Relevez dans l'extrait chaque langue que mademoiselle Lola Montès est dite pratiquer, et indiquez pour chacune le niveau que l'extrait lui attribue.

> **EXTRAIT DU TEXTE**:
╭──

Nous voudrions bien ne pas parler de mademoiselle Lola Montès qui, par son prénom, nous rappelle une des plus jolies personnes de Grenade, et, par son nom, l'homme qui nous a fait éprouver les plus fortes émotions dramatiques que nous ressentirons jamais, Montès la plus illustre épée d'Espagne. Mademoiselle Lola Montès n'a d'andalous qu'une paire de magnifiques yeux noirs. Elle hâble un espagnol très-médiocre, parle à peine français, et passablement l'anglais. De quel pays est-elle véritablement? Voilà la question. Nous pouvons dire que mademoiselle Lola a le pied petit et de jolies jambes. Quant à la manière de s'en servir, c'est autre chose. La curiosité excitée par les divers démêlés de mademoiselle Lola avec les polices du Nord, par ses conversations, à coups de cravache, avec les gendarmes prussiens, n'a pas été satisfaite, il faut l'avouer. Mademoiselle Lola Montès est bien au-dessous de Dolorès Serral, qui a, du moins, l'avantage d'être une Espagnole authentique, et qui rachète ses imperfections comme danseuse par un abandon voluptueux, une passion, un feu et une précision de rhythme admirables. Nous soupçonnons, d'après le récit de ses exploits hippiques, mademoiselle Lola d'être plus forte à cheval que sur un plancher.

╰──

> **DONNÉES FOURNIES**:

╭──

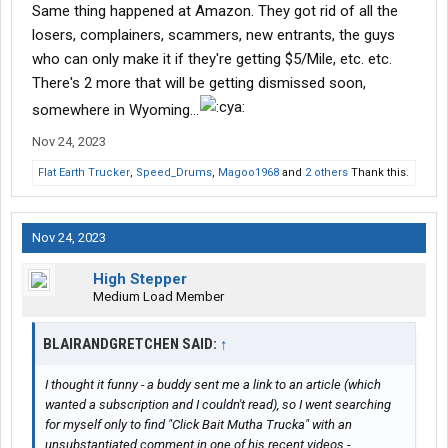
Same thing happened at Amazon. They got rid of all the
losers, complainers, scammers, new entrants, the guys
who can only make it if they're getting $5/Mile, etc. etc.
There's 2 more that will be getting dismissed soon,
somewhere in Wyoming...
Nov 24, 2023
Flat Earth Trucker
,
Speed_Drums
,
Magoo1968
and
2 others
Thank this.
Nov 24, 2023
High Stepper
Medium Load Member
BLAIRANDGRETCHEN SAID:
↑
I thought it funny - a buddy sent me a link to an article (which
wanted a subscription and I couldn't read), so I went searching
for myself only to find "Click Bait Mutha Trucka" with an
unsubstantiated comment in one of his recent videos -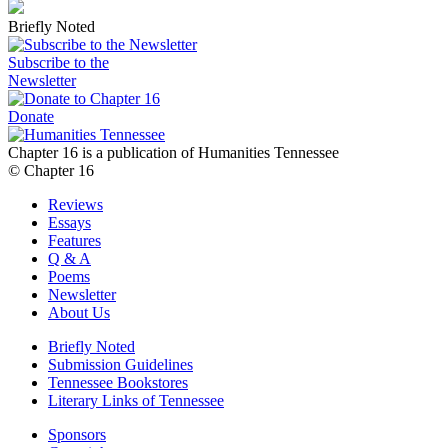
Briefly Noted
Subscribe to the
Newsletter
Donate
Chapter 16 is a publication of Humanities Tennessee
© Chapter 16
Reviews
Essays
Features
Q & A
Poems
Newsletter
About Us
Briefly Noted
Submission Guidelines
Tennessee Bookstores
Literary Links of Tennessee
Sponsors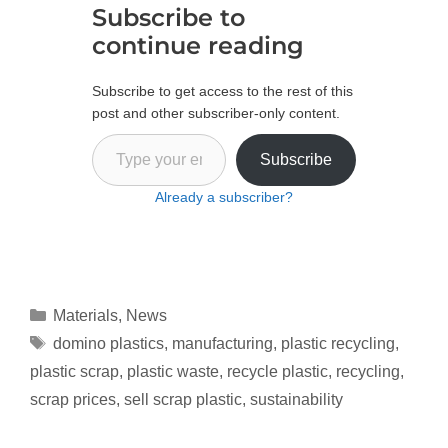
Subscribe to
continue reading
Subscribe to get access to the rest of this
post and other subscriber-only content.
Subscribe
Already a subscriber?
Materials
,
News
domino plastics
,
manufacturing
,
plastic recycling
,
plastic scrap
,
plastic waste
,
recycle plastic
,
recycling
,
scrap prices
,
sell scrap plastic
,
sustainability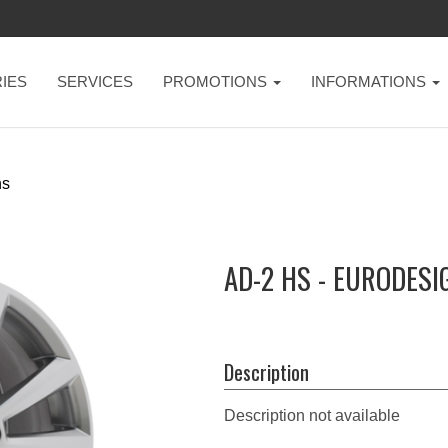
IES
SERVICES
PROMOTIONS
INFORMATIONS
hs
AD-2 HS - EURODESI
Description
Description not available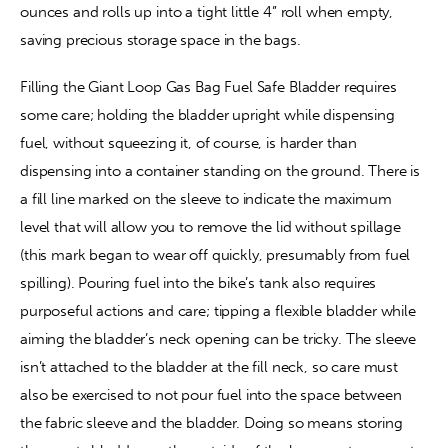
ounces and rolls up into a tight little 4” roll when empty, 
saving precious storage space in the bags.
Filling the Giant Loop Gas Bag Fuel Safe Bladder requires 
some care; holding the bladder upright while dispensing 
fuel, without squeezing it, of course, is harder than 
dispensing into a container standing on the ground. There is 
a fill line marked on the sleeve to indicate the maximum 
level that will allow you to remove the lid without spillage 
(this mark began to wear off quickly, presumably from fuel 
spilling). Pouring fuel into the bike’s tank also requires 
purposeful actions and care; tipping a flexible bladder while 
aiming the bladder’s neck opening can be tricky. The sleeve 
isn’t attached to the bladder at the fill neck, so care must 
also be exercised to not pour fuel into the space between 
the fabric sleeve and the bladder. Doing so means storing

╰──

> **RÉPONSE ATTENDUE**:
- Espagnol : très-médiocre
- Français : à peine
- Anglais : passablement